PROBOSQUE is a successful incentive mechanism established in Guatemala to stimulate forest restoration, increase climate resilience, and spur economic growth in rural and Indigenous communities.
In Central America, farmers and landowners often convert forest areas into land for agriculture and livestock grazing. Human activities like deforestation and slash-and-burn agriculture severely threaten biodiversity and local ecosystems, impact climate, and lead to water scarcity.
In 1997, to tackle this situation, Guatemala's government developed one of the first public incentive programs in Central America with the goal of ending these practices and fostering the country's forestry development.
Why Public Incentives are Important
Despite restoration's economic and ecological benefits, smallholder farmers often need help to afford the upfront costs. Therefore, public incentives can provide key additional resources that tip the balance in favor of carrying out activities like reforestation, agroforestry, assisted and natural regeneration, and accelerate the restoration of degraded lands.
Ixcán, Guatemala
Incentive programs can facilitate public-private partnerships that unlock private investments and develop sustainable business models. Accelerating the private sector's involvement can generate employment. In degraded landscapes, the loss of agricultural productivity can force people to migrate to urban areas to look for employment. However, public incentives can enable value chains that generate jobs in each stage of the restoration process.

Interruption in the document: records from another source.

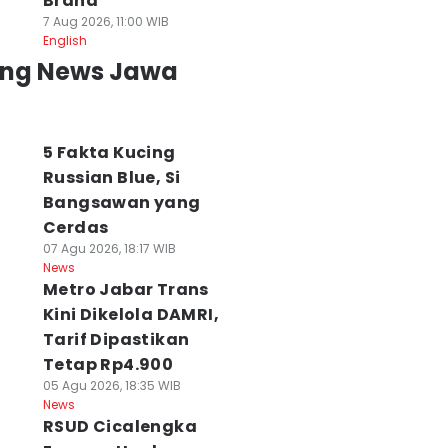
Brand
7 Aug 2026, 11:00 WIB
English
ing News Jawa
5 Fakta Kucing
Russian Blue, Si
Bangsawan yang
Cerdas
07 Agu 2026, 18:17 WIB
News
Metro Jabar Trans
Kini Dikelola DAMRI,
Tarif Dipastikan
Tetap Rp4.900
05 Agu 2026, 18:35 WIB
News
RSUD Cicalengka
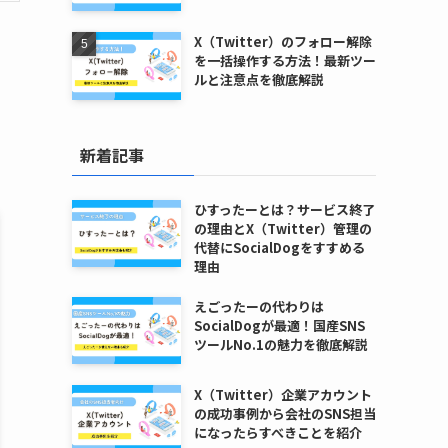
X（Twitter）のフォロー解除
を一括操作する方法！最新ツー
ルと注意点を徹底解説
新着記事
ひすったーとは？サービス終了
の理由とX（Twitter）管理の
代替にSocialDogをすすめる
理由
えごったーの代わりは
SocialDogが最適！国産SNS
ツールNo.1の魅力を徹底解説
X（Twitter）企業アカウント
の成功事例から会社のSNS担当
になったらすべきことを紹介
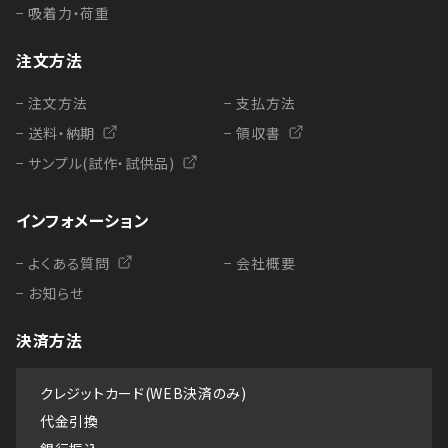
− 吸着力・荷重
注文方法
− 注文方法
− 支払方法
− 送料・納期
− 領収書
− サンプル(試作・試供品)
インフォメーション
− よくある質問
− 会社概要
− お知らせ
決済方法
クレジットカード(WEB決済のみ)
代金引換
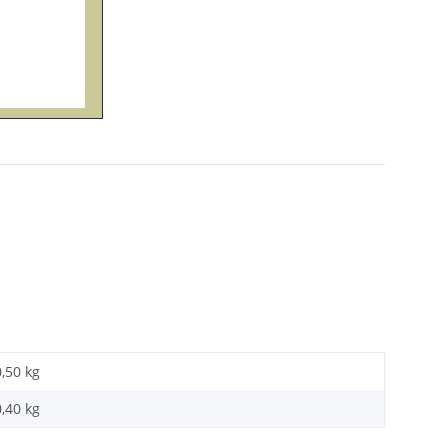
0,50 kg
0,40
kg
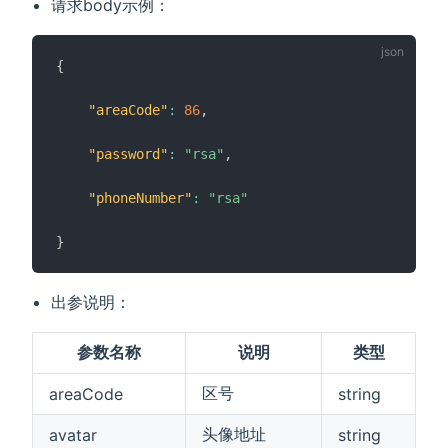
请求body示例：
{
"areaCode"
:
86
,
"password"
:
"rsa"
,
"phoneNumber"
:
"rsa"
}
出参说明：
参数名称
说明
类型
区号
areaCode
string
头像地址
avatar
string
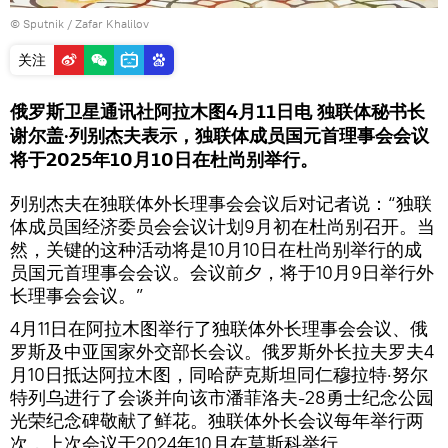
© Sputnik / Zafar Khalilov
关注
俄罗斯卫星通讯社阿拉木图4月11日电 独联体秘书长
谢尔盖·列别杰夫表示，独联体成员国元首理事会会议
将于2025年10月10日在杜尚别举行。
列别杰夫在独联体外长理事会会议后对记者说：“独联
体成员国经济委员会会议计划9月初在杜尚别召开。当
然，关键的这种活动将是10月10日在杜尚别举行的成
员国元首理事会会议。会议前夕，将于10月9日举行外
长理事会会议。”
4月11日在阿拉木图举行了独联体外长理事会会议、俄
罗斯及中亚国家外交部长会议。俄罗斯外长拉夫罗夫4
月10日抵达阿拉木图，同哈萨克斯坦同仁穆拉特·努尔
特列乌进行了会谈并向该市潘菲洛夫-28勇士纪念公园
光荣纪念碑敬献了鲜花。独联体外长会议每年举行两
次，上次会议于2024年10月在莫斯科举行。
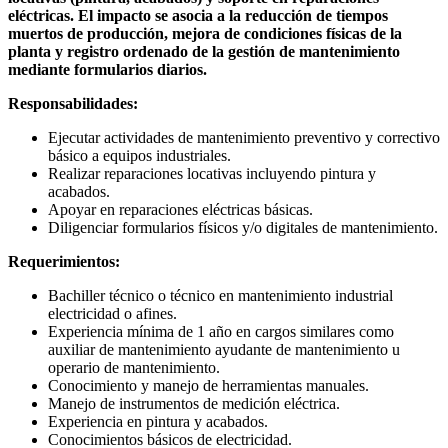
eléctricas. El impacto se asocia a la reducción de tiempos
muertos de producción, mejora de condiciones físicas de la
planta y registro ordenado de la gestión de mantenimiento
mediante formularios diarios.
Responsabilidades:
Ejecutar actividades de mantenimiento preventivo y correctivo
básico a equipos industriales.
Realizar reparaciones locativas incluyendo pintura y
acabados.
Apoyar en reparaciones eléctricas básicas.
Diligenciar formularios físicos y/o digitales de mantenimiento.
Requerimientos:
Bachiller técnico o técnico en mantenimiento industrial
electricidad o afines.
Experiencia mínima de 1 año en cargos similares como
auxiliar de mantenimiento ayudante de mantenimiento u
operario de mantenimiento.
Conocimiento y manejo de herramientas manuales.
Manejo de instrumentos de medición eléctrica.
Experiencia en pintura y acabados.
Conocimientos básicos de electricidad.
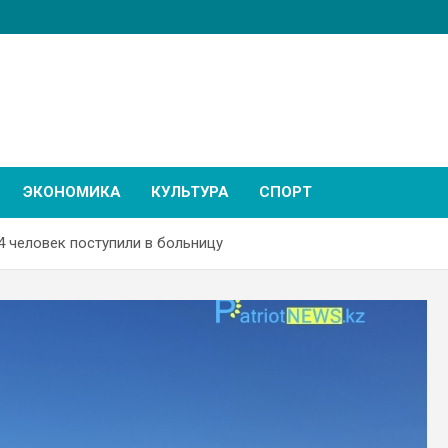
ЭКОНОМИКА
КУЛЬТУРА
СПОРТ
4 человек поступили в больницу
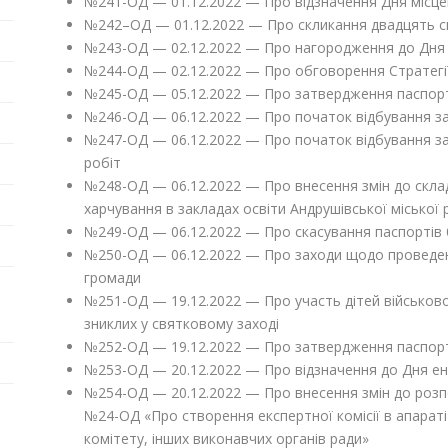
№241-ОД — 01.12.2022 — Про відзначення Дня місц
№242–ОД — 01.12.2022 — Про скликання двадцять сь
№243-ОД — 02.12.2022 — Про нагородження до Дня 
№244-ОД — 02.12.2022 — Про обговорення Стратегії 
№245-ОД — 05.12.2022 — Про затвердження паспорт
№246-ОД — 06.12.2022 — Про початок відбування за
№247-ОД — 06.12.2022 — Про початок відбування з
робіт
№248-ОД — 06.12.2022 — Про внесення змін до складу
харчування в закладах освіти Андрушівської міської 
№249-ОД — 06.12.2022 — Про скасування паспортів 
№250-ОД — 06.12.2022 — Про заходи щодо проведення
громади
№251-ОД — 19.12.2022 — Про участь дітей військово
зниклих у святковому заході
№252-ОД — 19.12.2022 — Про затвердження паспорт
№253-ОД — 20.12.2022 — Про відзначення до Дня е
№254-ОД — 20.12.2022 — Про внесення змін до розпо
№24-ОД «Про створення експертної комісії в апараті
комітету, інших виконавчих органів ради»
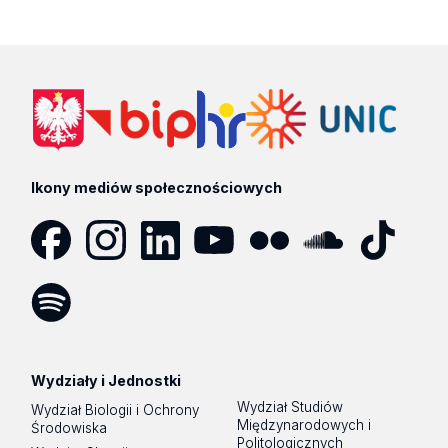
Ikony mediów społecznościowych
Facebook
Instagram
LinkedIn
YouTube
Flickr
SoundCloud
Tik
Tok
Spotify
Podcast
Wydziały i Jednostki
Wydział Studiów
Wydział Biologii i Ochrony
Międzynarodowych i
Środowiska
Politologicznych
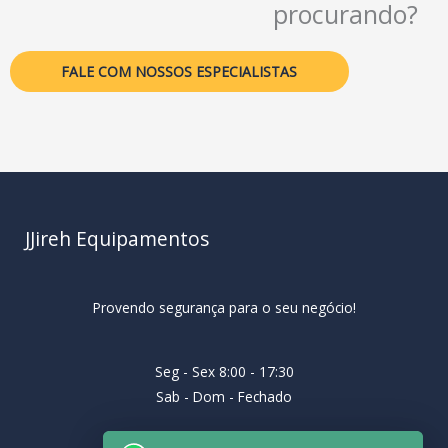
procurando?
FALE COM NOSSOS ESPECIALISTAS
JJireh Equipamentos
Provendo segurança para o seu negócio!
Seg - Sex 8:00 - 17:30
Sab - Dom - Fechado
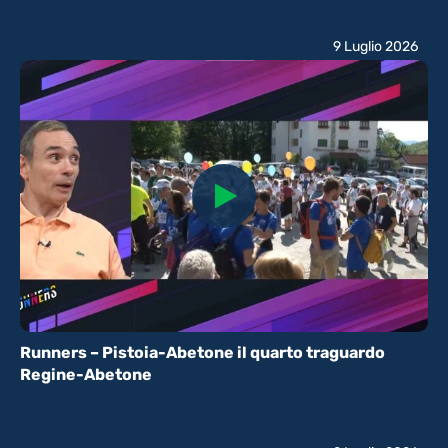
9 Luglio 2026
Runners – Pistoia-Abetone il quarto traguardo
Regine-Abetone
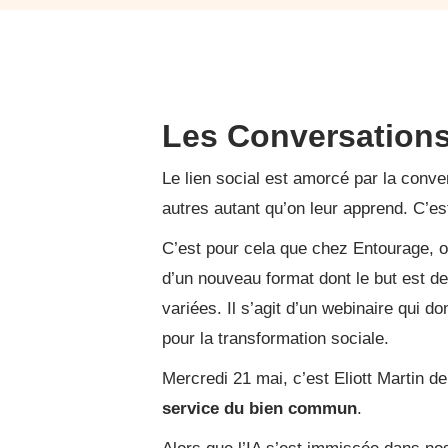
Les Conversations
Le lien social est amorcé par la conv
autres autant qu’on leur apprend. C’es
C’est pour cela que chez Entourage, on
d’un nouveau format dont le but est de
variées. Il s’agit d’un webinaire qui d
pour la transformation sociale.
Mercredi 21 mai, c’est Eliott Martin d
service du bien commun
.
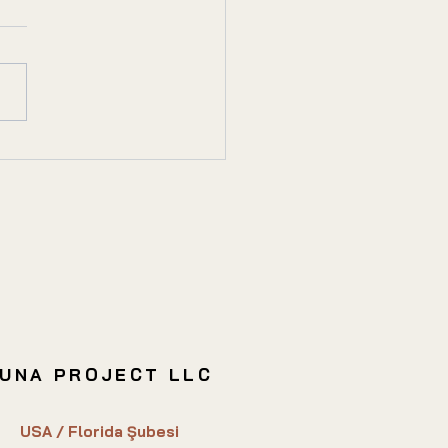
lli Bina Yatırımı:
ler ve Avantajlar
UNA PROJECT LLC
USA / Florida Şubesi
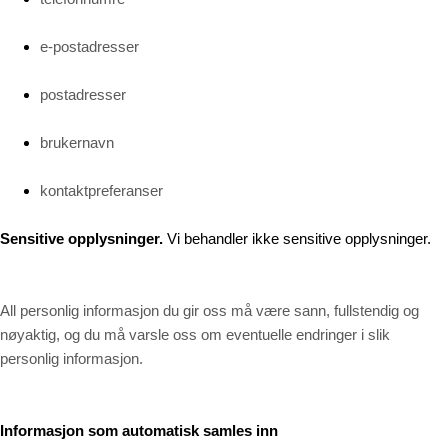
e-postadresser
postadresser
brukernavn
kontaktpreferanser
Sensitive opplysninger.
Vi behandler ikke sensitive opplysninger.
All personlig informasjon du gir oss må være sann, fullstendig og
nøyaktig, og du må varsle oss om eventuelle endringer i slik
personlig informasjon.
Informasjon som automatisk samles inn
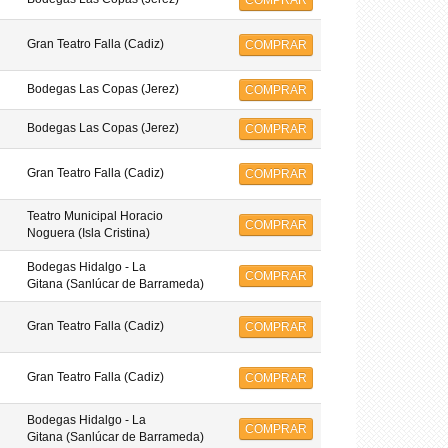
COMPRAR
Gran Teatro Falla (Cadiz)
COMPRAR
Bodegas Las Copas (Jerez)
COMPRAR
Bodegas Las Copas (Jerez)
COMPRAR
Gran Teatro Falla (Cadiz)
COMPRAR
Teatro Municipal Horacio
COMPRAR
Noguera (Isla Cristina)
Bodegas Hidalgo - La
COMPRAR
Gitana (Sanlúcar de Barrameda)
Gran Teatro Falla (Cadiz)
COMPRAR
Gran Teatro Falla (Cadiz)
COMPRAR
Bodegas Hidalgo - La
COMPRAR
Gitana (Sanlúcar de Barrameda)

What is the PROBOSQUE Program?
PROBOSQUE is an incentive program created by the Instituto Nacional de Bosques (INAB) that seeks to conserve and restore forests in upper watersheds, mangrove forests, and riparian zones by providing financial incentives to smallholders for forest conservation and sustainable land uses, such as agroforestry.
The program aims to support landowners, tenants, cooperatives, indigenous communities, and farmers by paying yearly installments for forest stewardship activities, including planting and maintaining trees and managing and protecting forest areas on private and community lands.
The main goal of this program is to:
Increase forest and tree cover through the recovery, restoration, sustainable management, and protection of forest lands.
Increase sustainable forest productivity.
Stimulate economic growth and generate employment in rural communities.
Diversify agricultural production.
Contribute to providing food security, water quality, and energy security to rural and Indigenous communities while reducing the effects of climate change.
With the program’s implementation, between 2017- 2046 INAB seeks to achieve:
The protection of water sources and soils and stabilize deforestation rate
1.5 million families benefited /year
USD 625.7 million added to the rural economy
More than 20,000 direct jobs/year and 60,000 indirect jobs/year
How EcoLogic has Facilitated Access to the PROBOSQUE Program
As part of our work at EcoLogic, we provide support and help build the capacity of communities to develop the management plans needed to access the PROBOSQUE incentives.
In Ixcán, we have collaborated with INAB to ensure that our agroforestry model – including a mix of species such as Inga edulis, cardamom, and mahogany – meets all of their requirements to qualify for PROBOSQUE incentives. Since 2017, we have worked with 200 farmers who have been able to receive an additional $750,000 through their participation in the program.
The technical assistance that EcoLogic provides to farmers has been of great benefit and is helping local farmers to improve the yield of their crops at the same time reducing the impact on the forest caused by slash-and-burn agriculture. The lands here are regenerating.
In the Sarstún Multiple Use Area - a protected area in Guatemala - we are working with the communities of San Juan and Barra Sarstún to restore and protect mangrove forests.
As part of that process, we have helped them obtain long-term leases of the areas that will be conserved and restored so that the conservation and agroforestry efforts can enroll in the PROBOSQUE program. In 2023, we expect they will receive the first annual incentive payment. Mangrove conservation activities qualify for 10 years of payments.